### Exercise prompt
Starting at the line that contains "text 24.2.10. A" and ending at the line that contains "text 24.2.11. A", give those lines of the records again with "CNMP" switched to "CONTRATANTE" and everything else unchanged.

### Data for processing
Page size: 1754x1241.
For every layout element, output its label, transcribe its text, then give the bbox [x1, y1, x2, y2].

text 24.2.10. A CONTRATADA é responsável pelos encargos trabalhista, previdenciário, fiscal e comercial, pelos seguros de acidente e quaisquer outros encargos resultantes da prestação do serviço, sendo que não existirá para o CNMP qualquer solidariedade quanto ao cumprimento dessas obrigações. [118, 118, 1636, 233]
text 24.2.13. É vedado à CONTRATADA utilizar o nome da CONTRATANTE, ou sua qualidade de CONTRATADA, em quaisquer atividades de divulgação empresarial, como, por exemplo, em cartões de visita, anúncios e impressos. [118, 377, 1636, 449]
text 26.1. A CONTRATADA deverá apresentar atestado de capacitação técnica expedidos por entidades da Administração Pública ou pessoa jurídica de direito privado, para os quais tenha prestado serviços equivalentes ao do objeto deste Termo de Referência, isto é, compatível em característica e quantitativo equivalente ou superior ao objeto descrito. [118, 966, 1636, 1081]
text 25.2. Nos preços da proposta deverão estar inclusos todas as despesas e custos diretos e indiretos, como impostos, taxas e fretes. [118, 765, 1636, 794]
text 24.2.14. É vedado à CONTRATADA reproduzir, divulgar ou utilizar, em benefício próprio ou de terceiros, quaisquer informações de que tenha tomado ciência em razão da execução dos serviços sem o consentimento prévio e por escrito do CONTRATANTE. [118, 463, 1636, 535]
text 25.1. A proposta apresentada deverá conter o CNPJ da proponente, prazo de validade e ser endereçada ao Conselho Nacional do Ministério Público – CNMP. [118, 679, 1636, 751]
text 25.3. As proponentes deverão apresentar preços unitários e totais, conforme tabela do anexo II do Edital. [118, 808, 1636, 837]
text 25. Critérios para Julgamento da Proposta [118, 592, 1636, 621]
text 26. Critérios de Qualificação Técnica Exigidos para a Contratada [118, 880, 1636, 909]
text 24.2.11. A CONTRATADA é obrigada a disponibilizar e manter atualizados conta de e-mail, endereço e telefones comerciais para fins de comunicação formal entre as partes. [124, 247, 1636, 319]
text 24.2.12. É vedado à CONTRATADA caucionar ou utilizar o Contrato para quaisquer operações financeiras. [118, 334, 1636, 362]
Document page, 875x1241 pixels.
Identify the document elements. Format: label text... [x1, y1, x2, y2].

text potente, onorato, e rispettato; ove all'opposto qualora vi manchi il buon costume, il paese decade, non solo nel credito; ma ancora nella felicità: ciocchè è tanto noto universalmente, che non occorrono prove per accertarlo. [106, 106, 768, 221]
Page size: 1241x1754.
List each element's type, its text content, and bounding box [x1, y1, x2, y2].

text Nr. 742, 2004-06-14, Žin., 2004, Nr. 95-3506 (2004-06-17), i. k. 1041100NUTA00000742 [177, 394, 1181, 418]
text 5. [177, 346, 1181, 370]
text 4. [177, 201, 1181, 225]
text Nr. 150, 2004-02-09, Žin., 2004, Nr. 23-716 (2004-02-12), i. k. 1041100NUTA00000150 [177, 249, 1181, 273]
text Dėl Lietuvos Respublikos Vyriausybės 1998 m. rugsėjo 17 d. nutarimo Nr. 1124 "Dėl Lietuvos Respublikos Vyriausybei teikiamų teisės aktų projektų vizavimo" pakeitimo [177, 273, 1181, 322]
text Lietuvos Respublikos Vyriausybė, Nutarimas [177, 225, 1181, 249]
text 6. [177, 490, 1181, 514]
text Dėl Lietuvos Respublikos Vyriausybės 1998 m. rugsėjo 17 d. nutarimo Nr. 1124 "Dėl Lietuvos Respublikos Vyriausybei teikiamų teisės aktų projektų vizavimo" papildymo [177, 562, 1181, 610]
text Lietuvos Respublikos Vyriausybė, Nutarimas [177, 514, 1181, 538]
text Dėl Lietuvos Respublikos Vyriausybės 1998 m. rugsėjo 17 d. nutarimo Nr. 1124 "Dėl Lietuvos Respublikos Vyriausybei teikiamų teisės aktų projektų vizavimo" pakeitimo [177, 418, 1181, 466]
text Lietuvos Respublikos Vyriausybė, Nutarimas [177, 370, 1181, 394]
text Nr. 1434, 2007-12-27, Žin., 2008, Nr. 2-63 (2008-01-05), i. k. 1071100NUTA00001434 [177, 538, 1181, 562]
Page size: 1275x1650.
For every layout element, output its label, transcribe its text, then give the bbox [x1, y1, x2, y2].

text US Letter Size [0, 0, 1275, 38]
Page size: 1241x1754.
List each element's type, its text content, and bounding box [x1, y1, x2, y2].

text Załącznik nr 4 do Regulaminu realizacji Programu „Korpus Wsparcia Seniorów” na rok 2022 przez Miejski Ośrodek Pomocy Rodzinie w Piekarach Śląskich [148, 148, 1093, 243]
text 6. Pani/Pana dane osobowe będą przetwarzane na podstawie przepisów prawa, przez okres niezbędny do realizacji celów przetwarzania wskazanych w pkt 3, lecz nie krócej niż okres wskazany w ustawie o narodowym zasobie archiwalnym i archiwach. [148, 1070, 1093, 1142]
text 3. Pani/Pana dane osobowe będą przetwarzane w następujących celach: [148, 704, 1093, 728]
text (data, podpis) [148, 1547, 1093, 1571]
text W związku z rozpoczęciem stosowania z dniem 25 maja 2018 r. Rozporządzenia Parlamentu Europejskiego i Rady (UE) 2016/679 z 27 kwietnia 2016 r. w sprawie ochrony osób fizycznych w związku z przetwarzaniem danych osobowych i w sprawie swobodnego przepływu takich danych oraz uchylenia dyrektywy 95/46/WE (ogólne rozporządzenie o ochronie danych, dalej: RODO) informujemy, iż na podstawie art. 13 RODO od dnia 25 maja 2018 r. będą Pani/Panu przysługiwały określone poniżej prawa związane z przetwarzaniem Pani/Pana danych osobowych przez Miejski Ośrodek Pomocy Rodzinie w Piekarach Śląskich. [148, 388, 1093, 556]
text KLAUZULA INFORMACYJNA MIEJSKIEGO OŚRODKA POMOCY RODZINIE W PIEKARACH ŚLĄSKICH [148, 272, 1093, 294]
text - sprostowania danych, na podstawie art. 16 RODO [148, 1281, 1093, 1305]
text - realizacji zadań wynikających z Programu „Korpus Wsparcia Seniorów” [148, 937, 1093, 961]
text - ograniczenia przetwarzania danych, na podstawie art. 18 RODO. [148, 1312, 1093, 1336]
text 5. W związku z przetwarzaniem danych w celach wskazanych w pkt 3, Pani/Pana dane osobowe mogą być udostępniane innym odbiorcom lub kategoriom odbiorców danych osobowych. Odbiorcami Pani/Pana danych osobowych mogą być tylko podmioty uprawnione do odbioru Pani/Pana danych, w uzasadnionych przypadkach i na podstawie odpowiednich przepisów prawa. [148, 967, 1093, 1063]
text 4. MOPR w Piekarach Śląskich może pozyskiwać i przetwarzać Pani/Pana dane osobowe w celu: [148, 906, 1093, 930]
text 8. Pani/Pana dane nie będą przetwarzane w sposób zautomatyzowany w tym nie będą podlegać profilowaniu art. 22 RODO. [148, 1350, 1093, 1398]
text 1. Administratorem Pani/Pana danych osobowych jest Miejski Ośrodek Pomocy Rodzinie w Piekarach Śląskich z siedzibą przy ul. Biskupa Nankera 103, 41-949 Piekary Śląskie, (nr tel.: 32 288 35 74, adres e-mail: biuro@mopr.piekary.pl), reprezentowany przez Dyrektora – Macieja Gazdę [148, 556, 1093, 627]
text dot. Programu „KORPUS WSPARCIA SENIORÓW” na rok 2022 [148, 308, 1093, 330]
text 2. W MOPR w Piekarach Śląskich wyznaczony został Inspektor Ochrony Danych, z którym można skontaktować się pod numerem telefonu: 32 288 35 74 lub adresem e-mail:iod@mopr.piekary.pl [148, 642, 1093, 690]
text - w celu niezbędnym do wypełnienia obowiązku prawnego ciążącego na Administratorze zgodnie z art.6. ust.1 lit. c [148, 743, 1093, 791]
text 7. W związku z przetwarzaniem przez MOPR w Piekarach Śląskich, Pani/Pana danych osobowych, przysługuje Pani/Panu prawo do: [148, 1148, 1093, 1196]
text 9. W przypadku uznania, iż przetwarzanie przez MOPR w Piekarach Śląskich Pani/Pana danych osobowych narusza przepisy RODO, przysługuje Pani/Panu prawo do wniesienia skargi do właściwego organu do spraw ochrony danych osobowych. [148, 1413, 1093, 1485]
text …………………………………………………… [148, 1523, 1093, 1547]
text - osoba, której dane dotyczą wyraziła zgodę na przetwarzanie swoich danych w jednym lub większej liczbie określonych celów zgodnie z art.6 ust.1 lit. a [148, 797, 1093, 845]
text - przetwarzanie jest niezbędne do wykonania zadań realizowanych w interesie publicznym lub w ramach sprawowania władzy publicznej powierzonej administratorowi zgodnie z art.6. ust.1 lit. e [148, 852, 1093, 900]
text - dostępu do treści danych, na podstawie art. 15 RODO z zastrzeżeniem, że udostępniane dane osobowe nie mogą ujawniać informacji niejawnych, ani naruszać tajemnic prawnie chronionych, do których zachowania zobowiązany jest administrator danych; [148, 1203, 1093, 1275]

### Exercise solution
text 24.2.10. A CONTRATADA é responsável pelos encargos trabalhista, previdenciário, fiscal e comercial, pelos seguros de acidente e quaisquer outros encargos resultantes da prestação do serviço, sendo que não existirá para o CONTRATANTE qualquer solidariedade quanto ao cumprimento dessas obrigações. [118, 118, 1636, 233]
text 24.2.13. É vedado à CONTRATADA utilizar o nome da CONTRATANTE, ou sua qualidade de CONTRATADA, em quaisquer atividades de divulgação empresarial, como, por exemplo, em cartões de visita, anúncios e impressos. [118, 377, 1636, 449]
text 26.1. A CONTRATADA deverá apresentar atestado de capacitação técnica expedidos por entidades da Administração Pública ou pessoa jurídica de direito privado, para os quais tenha prestado serviços equivalentes ao do objeto deste Termo de Referência, isto é, compatível em característica e quantitativo equivalente ou superior ao objeto descrito. [118, 966, 1636, 1081]
text 25.2. Nos preços da proposta deverão estar inclusos todas as despesas e custos diretos e indiretos, como impostos, taxas e fretes. [118, 765, 1636, 794]
text 24.2.14. É vedado à CONTRATADA reproduzir, divulgar ou utilizar, em benefício próprio ou de terceiros, quaisquer informações de que tenha tomado ciência em razão da execução dos serviços sem o consentimento prévio e por escrito do CONTRATANTE. [118, 463, 1636, 535]
text 25.1. A proposta apresentada deverá conter o CNPJ da proponente, prazo de validade e ser endereçada ao Conselho Nacional do Ministério Público – CONTRATANTE. [118, 679, 1636, 751]
text 25.3. As proponentes deverão apresentar preços unitários e totais, conforme tabela do anexo II do Edital. [118, 808, 1636, 837]
text 25. Critérios para Julgamento da Proposta [118, 592, 1636, 621]
text 26. Critérios de Qualificação Técnica Exigidos para a Contratada [118, 880, 1636, 909]
text 24.2.11. A CONTRATADA é obrigada a disponibilizar e manter atualizados conta de e-mail, endereço e telefones comerciais para fins de comunicação formal entre as partes. [124, 247, 1636, 319]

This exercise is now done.